High risk, high return from banking sector
INVESTORS have a myriad of local unit trust funds to choose from - the 135th fund was launched this week - but investment possibilities in the financial services sector have in the past been limited to only one fund.
This week, Old Mutual Unit Trusts launched their Financial Services Fund, bringing to two the number of local funds investing in banks and other financial service providers.
The high-performing Sage Financial Services fund was the first.
Kokkie Kooyman, fund manager of the new Old Mutual fund, is confident it will show returns of about 25% over the next year.
The fund was established two and a half years ago and run internally by Old Mutual as a pilot portfolio.
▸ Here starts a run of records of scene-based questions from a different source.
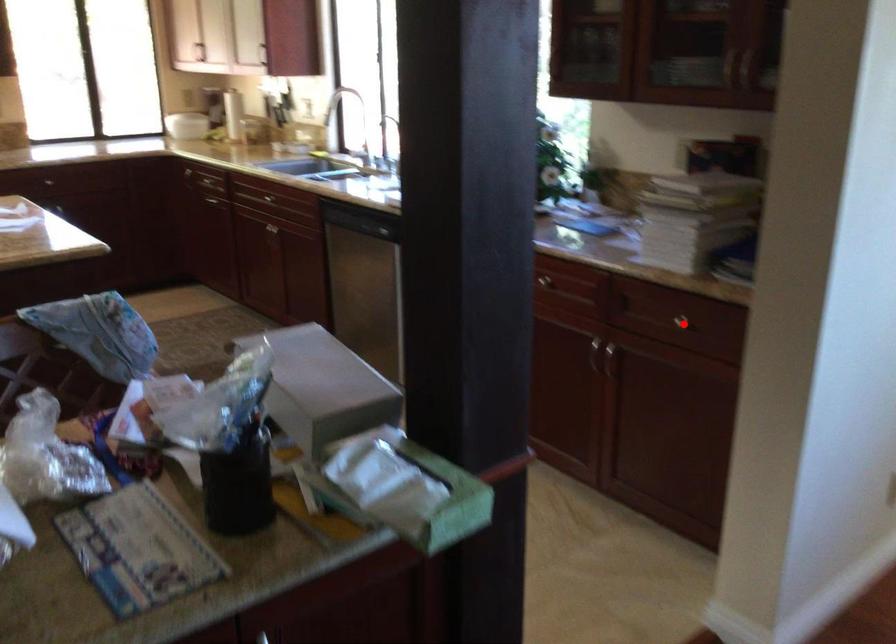
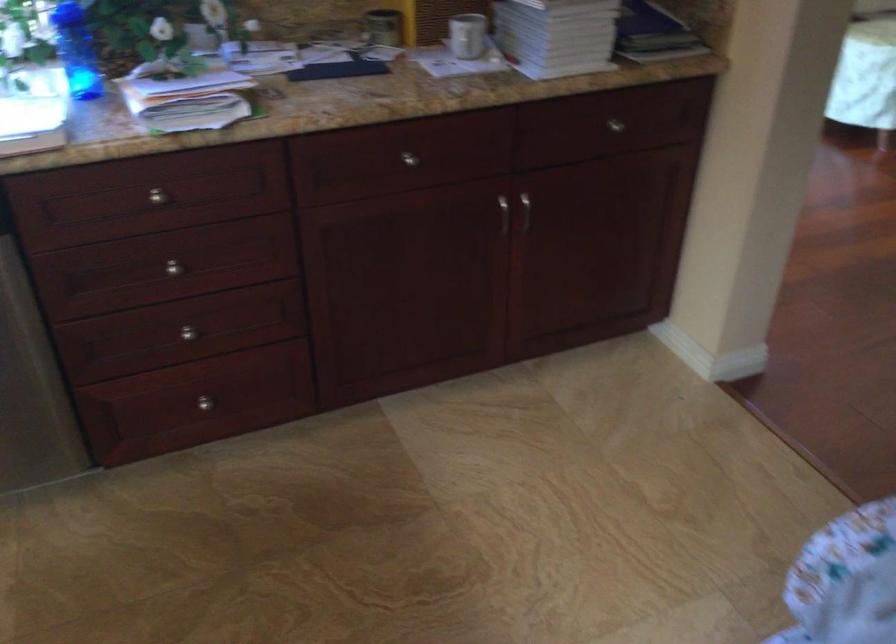
Where in the second image is the point corresponding to the highlighted location from the first image?

(615, 125)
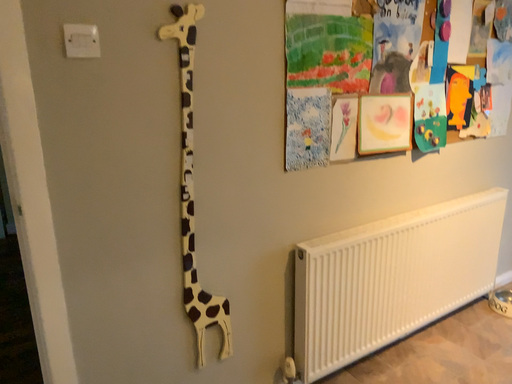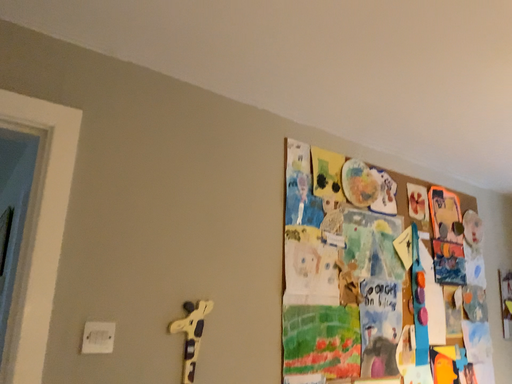
Question: How did the camera likely rotate when shooting the video?

Choices:
 (A) rotated downward
 (B) rotated upward

Answer: (B)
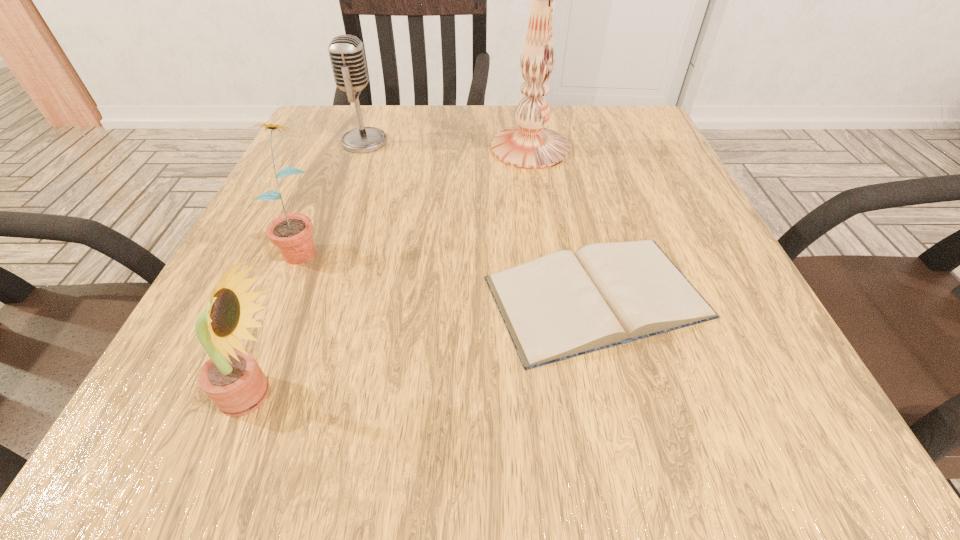
The width and height of the screenshot is (960, 540). In order to click on vacant space that satisfies the following two spatial constraints: 1. on the front side of the microphone; 2. on the face of the nearer sunflower in this screenshot , I will do `click(275, 394)`.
Over this period, the fund achieved a return of 167%.
The fund's targeted investment, says Kooyman, is to invest 40% in large commercial banks, between 30% and 40% in smaller banks, life insurance companies, black merchant banks and micro-lenders, and 20% in offshore-based financial service providers (mainly in emerging markets).
He says for the past five years banks have shown a very strong earnings growth, and a particularly sharp rise was experienced over the past 12 months.
"We believe there is considerable scope for further gains as banks become more efficient and utilise new technology," says Kooyman.
He says local banks are inefficient compared with most of their offshore rivals, but they are taking rapid strides to cut costs.
The fund comes at a higher risk since it focuses on one market sector only - if the financial services sector does badly, so will the fund.
Investors can put their money into the fund from October 1, and the minimum investments are a R1 000 lump sum or a R200 monthly saving.